With Regard to the Wild Card
by Richard Millman

April 24, 2015

With regard to the Wild Card, every wild card in a US-based tournament should go to an American who is trying to develop his or her game to compete at the highest level.

We can't change 100 years of college tradition overnight and schools rightly provide a bright path to the future for perhaps 99% of college Squash players. But the insistence on playing and practicing Varsity team Squash to the exclusion of professional training and  tournaments has held us back.

We have now (and as far as I can see have always had) as much if not more talent than any other nation. But the simple mathematics of a 17 year old athlete who plays 15 hours per week for four years attempting to compete against a similar 17 year old who plays 50 hours per week is always going to result in the college athlete falling behind at the most crucial developmental stage of a Squash career.

In Sweden and Egypt - both of which have a college academic tradition - more perhaps than the UK which has always had greater numbers going into the workplace rather than college - there has been a very successful pathway for players who have alternated a semester of college with a semester of PSA or WSA. Without the limitations placed by having to only play and train for team Squash this has allowed some academically minded professional players to get their degrees over 5-7 year periods and to rise to lofty heights in the World Rankings.

In my view we need to adopt a policy of actively encouraging US Squash players to play a minimum of 7 PSA/WSA tournaments per year and to create a possible pathway for semester on  /semester off players to attend college and play team Squash.

Both in Tennis and Squash the US has failed to see the big picture and has hamstrung itself with traditions that have damaged the capacity of the nation to evolve in these sports.

Couple this with the fact that coaches are forced to live by their win/loss records, there is relatively little energy going into trying to develop the players that leave the junior ranks and go into college.

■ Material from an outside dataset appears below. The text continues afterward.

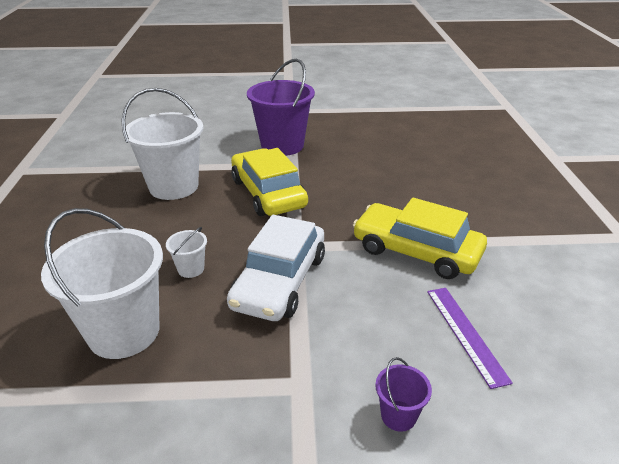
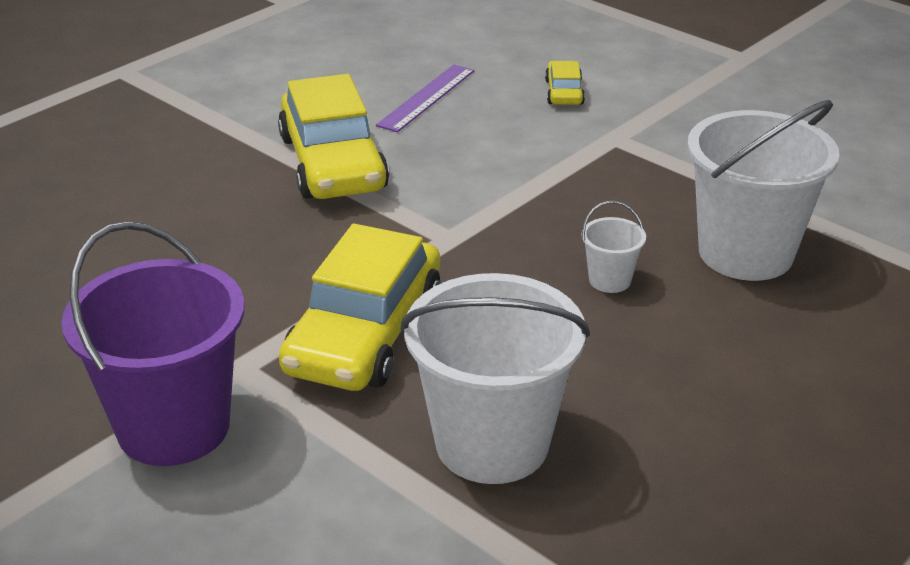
camera: 135 degrees left, 0 degrees up
(280, 281) = (523, 213): white car -> none
(398, 415) = (564, 92): purple bucket -> yellow car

It is more that players of a known quantity are maintained rather than improved - as will always happen when you segregate all the top players to practice with players less than themselves and only allow them to come out to play against other top players occasionally. There is of course some progress - even remarkable considering the limited circumstances, but still stunted as compared to what could be possible.

Imagine if all of the top US players could practice with PSA/WSA players on a regular basis while still studying.

I believe we would see at least 20 US players in the World top 100 within five years and 40 within 10 if we allowed this program to be implemented.

And would it be so terrible if of all the college players 15 or 20 of them graduated after 7 years instead of 3 or 4? If they had a world class Squash career behind them I think it would actually enhance their value to society as mature and balanced people capable of competing globally.

It is hard to break honorable and well loved traditions. But if we didn't do so then we would still be worried about sailing off of the edge of the world.